Next set, drop a pretty nice grey fox in short time.

More dry sets but not giving up.

He said I know where we can get some more raccoons. We come thru these lots and go by some old cars and an old house and said there are raccoons everywhere here. I told him to pull up the road about 50 yrds, He stops about 100 out. Didnt even get in the rack ( should have ) I hit the fighting call and here a BIG and when I say big, I mean a BIGGGG raccoon. He must have been in that old house cause he came across the yard, over the chainlink fence and down the gravel road he is coming.
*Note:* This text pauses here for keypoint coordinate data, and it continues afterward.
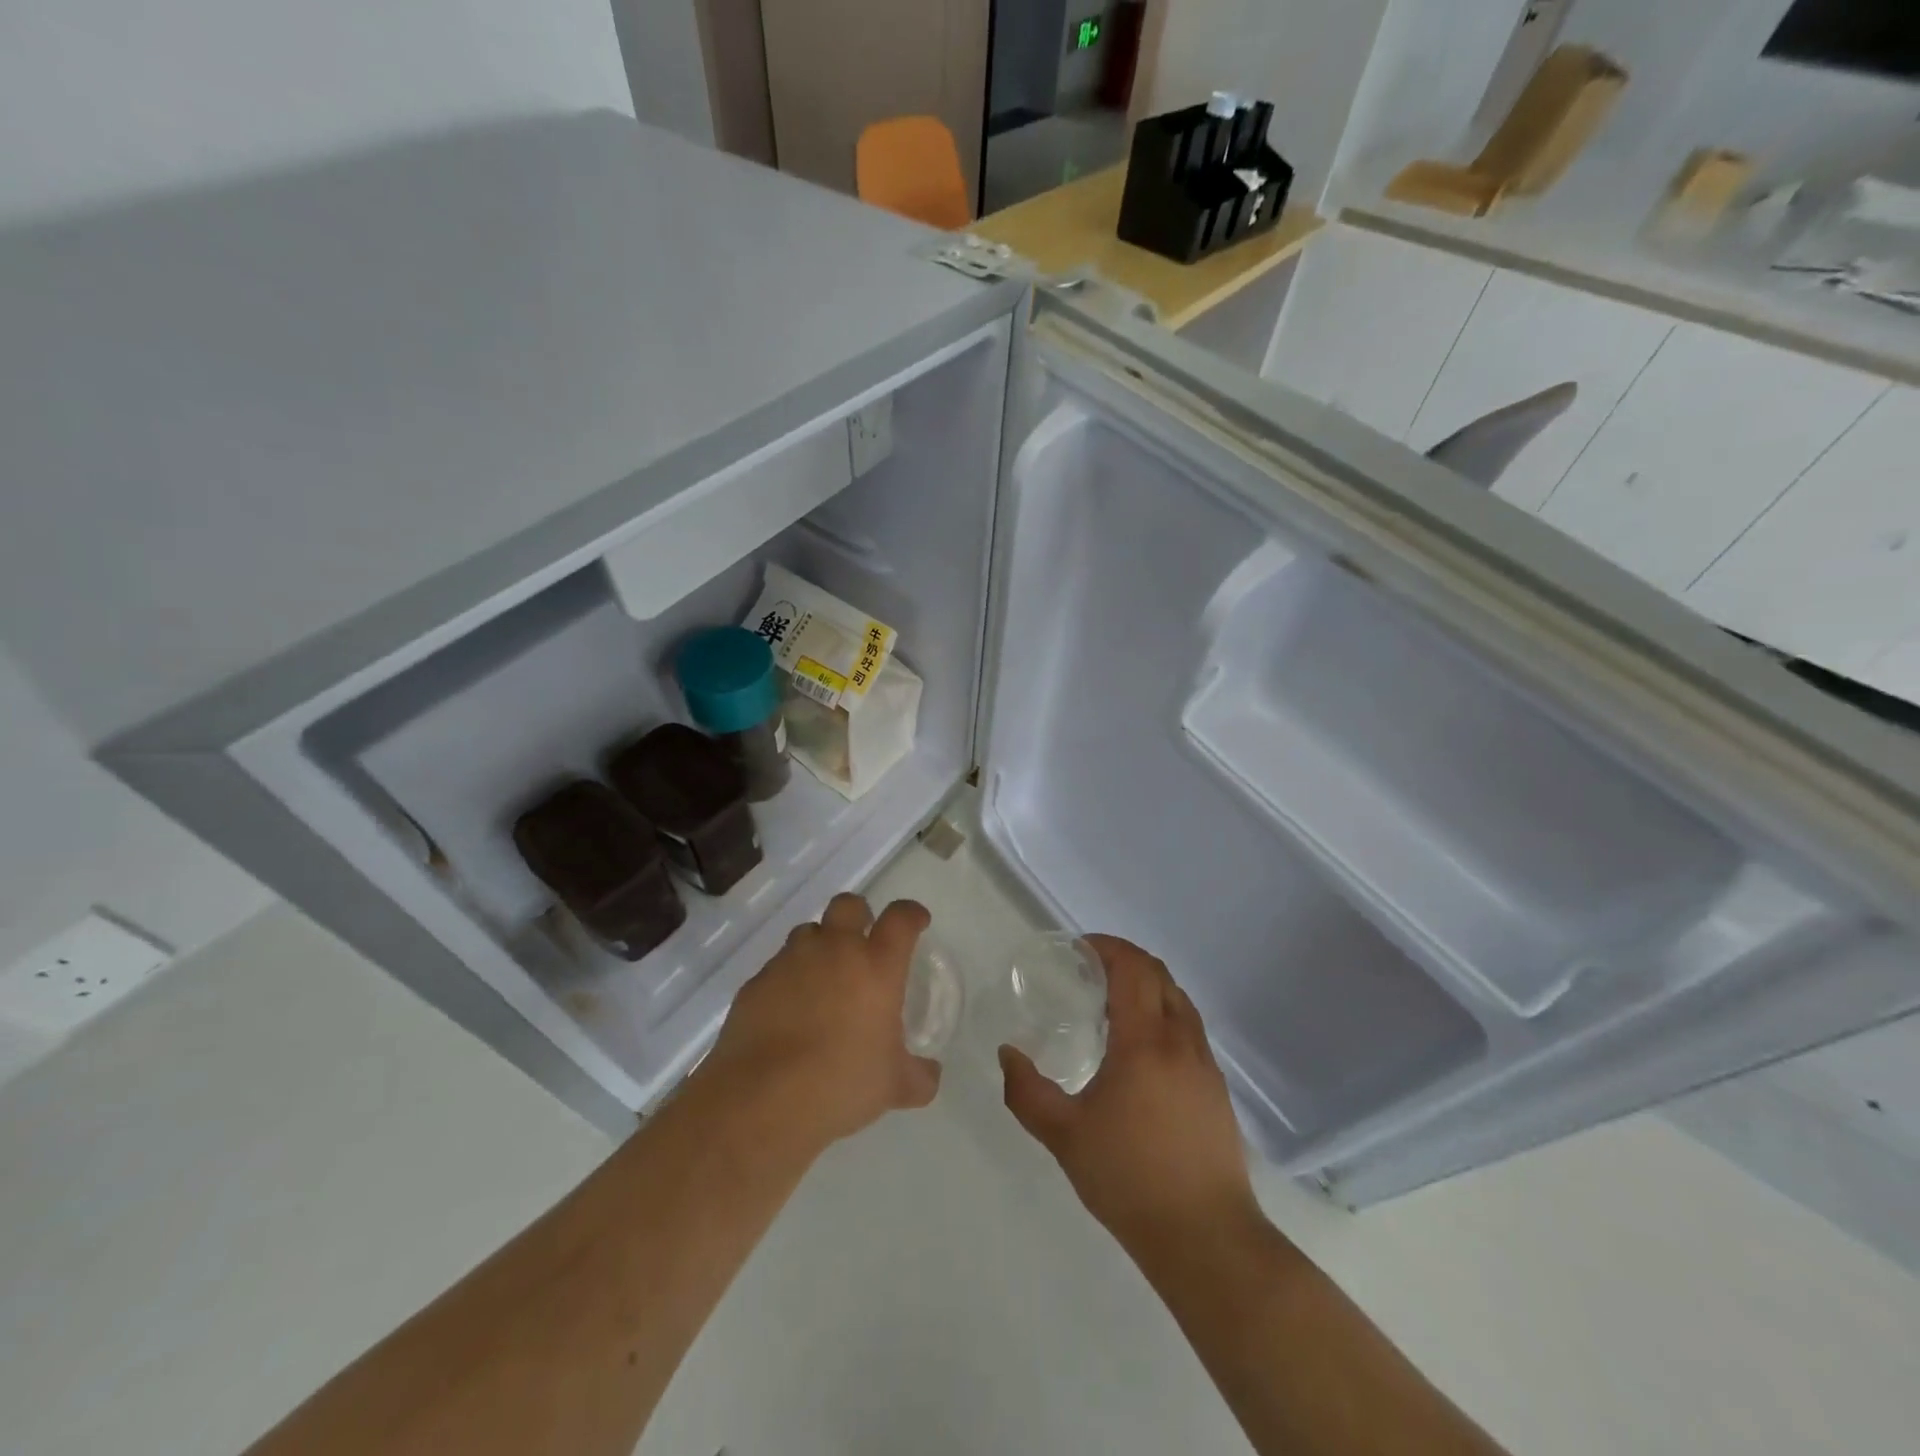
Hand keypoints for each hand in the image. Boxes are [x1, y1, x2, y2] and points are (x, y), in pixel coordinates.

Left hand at [696, 893, 939, 1149]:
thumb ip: (919, 1076)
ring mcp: (790, 963)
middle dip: (858, 914)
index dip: (911, 914)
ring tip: (821, 979)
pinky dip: (787, 979)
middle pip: (848, 905)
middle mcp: (834, 951)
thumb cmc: (842, 1085)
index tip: (916, 921)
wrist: (763, 1100)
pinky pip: (777, 967)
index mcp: (876, 967)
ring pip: (807, 932)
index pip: (901, 919)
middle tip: (862, 940)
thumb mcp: (895, 1088)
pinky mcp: (756, 982)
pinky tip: (788, 1011)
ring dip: (819, 946)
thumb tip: (930, 1075)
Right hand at [1000, 935, 1260, 1253]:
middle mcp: (1180, 1041)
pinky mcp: (1216, 1088)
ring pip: (1179, 1000)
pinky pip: (1189, 1028)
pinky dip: (1163, 1013)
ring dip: (1148, 985)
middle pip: (1159, 975)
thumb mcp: (1064, 1136)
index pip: (1133, 968)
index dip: (1107, 947)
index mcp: (1145, 1042)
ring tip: (1113, 1003)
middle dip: (1126, 959)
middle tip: (1090, 968)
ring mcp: (1204, 1063)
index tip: (1079, 949)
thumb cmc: (1129, 1179)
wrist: (1206, 1238)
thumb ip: (1026, 1091)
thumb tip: (1007, 1053)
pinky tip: (1141, 1048)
COMING HARD and FAST ! I ask Thomas are you ready, "yea", hes not lol, about 45 yrds I ask again, " yea" and I said get your dang gun up cause Im fixing to shoot. The whole time Ive had this raccoon in just enough light to make his eyes glow. At 20 yrds I burn him up and he turns and runs, Thomas shoots on the run and missed. He said " holy crap where did he come from" after talking I realzed he hadnt even seen this raccoon coming.
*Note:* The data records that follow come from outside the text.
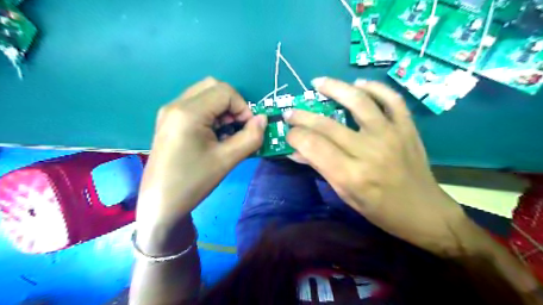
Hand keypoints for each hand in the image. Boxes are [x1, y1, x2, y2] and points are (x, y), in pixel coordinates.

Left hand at [137, 77, 266, 248]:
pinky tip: (213, 136)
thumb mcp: (227, 160)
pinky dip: (211, 114)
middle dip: (233, 105)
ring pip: (205, 95)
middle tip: (237, 128)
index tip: (248, 129)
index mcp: (188, 112)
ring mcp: (170, 112)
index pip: (225, 91)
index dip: (243, 107)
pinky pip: (196, 106)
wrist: (160, 203)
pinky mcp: (169, 121)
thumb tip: (263, 119)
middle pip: (213, 87)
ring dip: (222, 109)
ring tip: (225, 134)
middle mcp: (176, 105)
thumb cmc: (193, 182)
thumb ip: (251, 137)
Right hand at [286, 78, 468, 252]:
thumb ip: (320, 168)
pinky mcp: (407, 127)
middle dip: (303, 116)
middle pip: (327, 125)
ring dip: (334, 88)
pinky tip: (358, 85)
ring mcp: (391, 135)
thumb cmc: (380, 210)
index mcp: (352, 175)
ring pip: (358, 102)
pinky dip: (374, 87)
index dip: (295, 135)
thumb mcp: (345, 194)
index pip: (313, 146)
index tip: (288, 132)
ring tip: (318, 82)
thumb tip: (295, 151)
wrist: (424, 211)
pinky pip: (391, 99)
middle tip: (291, 111)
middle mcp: (369, 151)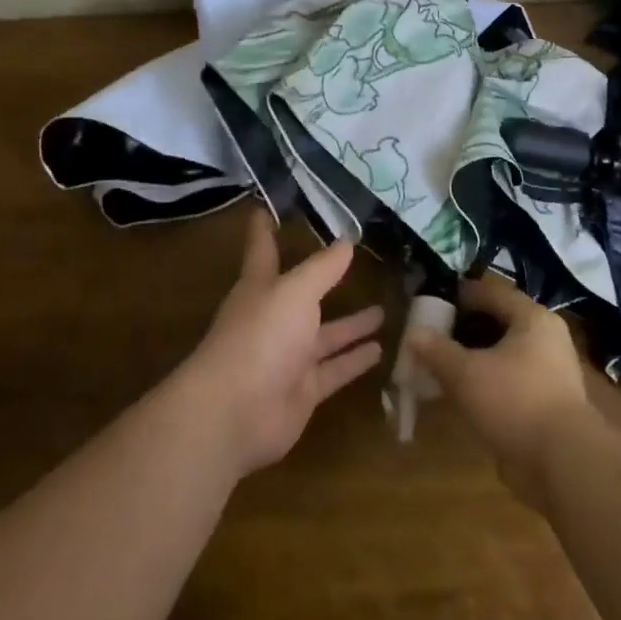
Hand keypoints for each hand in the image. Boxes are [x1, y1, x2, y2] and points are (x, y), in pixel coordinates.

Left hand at [186, 210, 384, 475]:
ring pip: (326, 335)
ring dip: (352, 324)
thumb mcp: (295, 291)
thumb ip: (323, 268)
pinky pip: (335, 370)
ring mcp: (288, 357)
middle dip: (325, 280)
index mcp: (261, 288)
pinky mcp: (303, 391)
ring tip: (384, 310)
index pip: (262, 249)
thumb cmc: (260, 337)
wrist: (236, 412)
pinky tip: (381, 350)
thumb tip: (347, 241)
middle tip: (356, 264)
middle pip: (303, 294)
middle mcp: (274, 319)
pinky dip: (355, 361)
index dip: (263, 229)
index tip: (263, 206)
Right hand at [405, 273, 598, 506]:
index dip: (461, 294)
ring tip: (443, 365)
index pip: (492, 292)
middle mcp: (546, 338)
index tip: (434, 300)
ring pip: (505, 353)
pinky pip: (511, 379)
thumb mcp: (466, 374)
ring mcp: (551, 371)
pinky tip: (464, 394)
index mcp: (532, 318)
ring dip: (475, 357)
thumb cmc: (514, 402)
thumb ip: (437, 351)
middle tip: (434, 335)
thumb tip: (413, 333)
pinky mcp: (549, 401)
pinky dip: (488, 381)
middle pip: (499, 322)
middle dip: (465, 328)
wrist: (564, 462)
Go back to the really nice draw and field and hill side. Beautiful set up. 10 min and there is eyes WAY out there. Ive never called in a cat and told Thomas, hey that is a cat, Ive never seen those kinda eyes before. I get ready and we cant find the eyes again. calling and looking and calling and looking, stay quite and look. RUNNING OUT OF TIME TO GET BACK TO CHECK IN, GRRRR.....battery is going dead for the light, GRRRRRR !!!!!! The last time I saw the eyes the cat was about 200 yrds out. I tell him to stand on top of the rack and find the dang cat. Looking, looking, looking. Told him to take the red filter off ( cause I cant see crap cause the battery is dead ) and there he is !!! The biggest bobcat I have ever seen. But only for a split second and he drops off in this crevis and is gone. So now the race is on to get to the truck and get back to town for check in. Thinking we atleast have big fox. Get there 5 min to spare.

Well we missed big raccoon by 3 pounds and big fox by 2 OUNCES ! Upset with the outcome but the hunt was PRICELESS !!!
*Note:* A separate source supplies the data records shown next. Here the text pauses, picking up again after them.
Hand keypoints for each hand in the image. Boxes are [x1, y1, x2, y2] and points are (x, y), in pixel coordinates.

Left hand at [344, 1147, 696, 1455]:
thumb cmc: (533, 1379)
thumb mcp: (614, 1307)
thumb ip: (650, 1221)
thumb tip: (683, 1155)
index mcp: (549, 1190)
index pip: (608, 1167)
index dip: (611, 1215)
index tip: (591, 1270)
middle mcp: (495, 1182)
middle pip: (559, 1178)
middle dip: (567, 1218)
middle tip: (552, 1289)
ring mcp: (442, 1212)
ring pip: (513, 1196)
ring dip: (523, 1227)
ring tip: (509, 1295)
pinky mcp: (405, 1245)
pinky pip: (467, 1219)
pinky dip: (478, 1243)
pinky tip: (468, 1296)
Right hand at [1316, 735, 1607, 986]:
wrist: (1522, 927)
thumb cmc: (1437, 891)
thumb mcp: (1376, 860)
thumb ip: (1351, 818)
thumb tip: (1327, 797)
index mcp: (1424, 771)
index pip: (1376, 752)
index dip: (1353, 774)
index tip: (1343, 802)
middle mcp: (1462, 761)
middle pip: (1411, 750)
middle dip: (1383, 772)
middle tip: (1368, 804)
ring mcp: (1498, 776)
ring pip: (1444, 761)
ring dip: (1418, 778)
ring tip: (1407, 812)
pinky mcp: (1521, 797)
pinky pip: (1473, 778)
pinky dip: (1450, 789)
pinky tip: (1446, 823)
To me there is nothing better than hunting with friends !

now back to CHRIS MILLER !! LMBO 
Man I would have loved if you could have made the trip to hunt with us. Stuff happens. Once you get settled in up there I want to try and make it up and see if we cant share a hunt.

Sorry for the long post but It was a fun hunt and figured some of you guys might be bored and enjoy the read. My spelling and grammer isnt good but you can get the big picture.











































:usflag:







:usflag:







:usflag:







:usflag:


----------



## HowlinRed (Feb 3, 2011)

Thats OK L S, its a great story. Thanks for telling us.


----------



## youngdon (Mar 10, 2010)

Long is great when you have info or a story to share. Thanks for sharing.


----------



## lucas_shane (Jan 25, 2011)

I dont usually post about my hunts but we was trying to get Chris to hunt with us before he left Texas. All my hunts are fun, even when I get skunked. But this one was a blast ! Went to school with Thomas and grew up togather. Life chose to us lead differant paths and we just got back in the same area again and its just like old times. Its like the 10 yrs gap was never there. 
I wish I would have had a recorder to record him when that first raccoon was storming in that last 400 yards...lol...PRICELESS !!! If he hadnt been burning that ol raccoon up with that light I would have let him come right up to us : ) but Im an a$$ like that.


----------



## hassell (Feb 9, 2010)

Great hunt and story and again Thanks for Sharing.


----------



## El Gato Loco (Jan 15, 2010)

Congrats man! I am glad you guys had a blast. Wish I could have been there but I was dragging stuff down 2 flights of stairs all weekend... preparing for the move to CO.
















I missed out on another good hunt out by Snyder too.

I guess the only big positive about all of this is that Jason from CO Springs got me in on a night hunting/ light permit for the entire month of March in the county we're moving to. Apparently these aren't easy to come by for public land so i'm looking forward to giving it a go!

Thanks again for the invite. You're welcome to come up to my place and hunt anytime. Just give me a shout.


----------



## ebbs (Feb 7, 2010)

I'd also like to congratulate Chris for being the first to have a thread named after him.


----------



## El Gato Loco (Jan 15, 2010)

ebbs said:


> I'd also like to congratulate Chris for being the first to have a thread named after him.


Thanks, brother... but I thought you were the first?

http://www.predatortalk.com/trophy-room/1457-my-only-goat-rug-mount.html


----------



## Helmet_S (Mar 18, 2010)

Chris Miller said:


> Thanks, brother... but I thought you were the first?
> 
> http://www.predatortalk.com/trophy-room/1457-my-only-goat-rug-mount.html


hahaha. that is all I have to say:clapclap:


----------



## ReidRH (Feb 1, 2010)

Sounds like a great hunt, You cannot have too many lights and Batteries LOL


----------



## lucas_shane (Jan 25, 2011)

Should have titled it " LOOKING FOR CHRIS MILLER "

kind of a joke from another board.....


----------



## El Gato Loco (Jan 15, 2010)

lucas_shane said:


> Should have titled it " LOOKING FOR CHRIS MILLER "
> 
> kind of a joke from another board.....


Haha! Is he back over there posting again? I FINALLY got all of my traps back from that guy after messing around with him for a month and a half. Had to hold a bear hide hostage just to make sure my stuff was coming back.


----------



## lucas_shane (Jan 25, 2011)

lmao I dont know....just thought about it when I made this thread. Figured you would get a laugh out of it.

Havent been on that one is a bit, buch of smart a$$'s when I was asking for help so I kinda just drifted off


----------



## Predatorhunter (Dec 9, 2010)

Great story sounds like an awesome hunt. Thanks for sharing it with us.


----------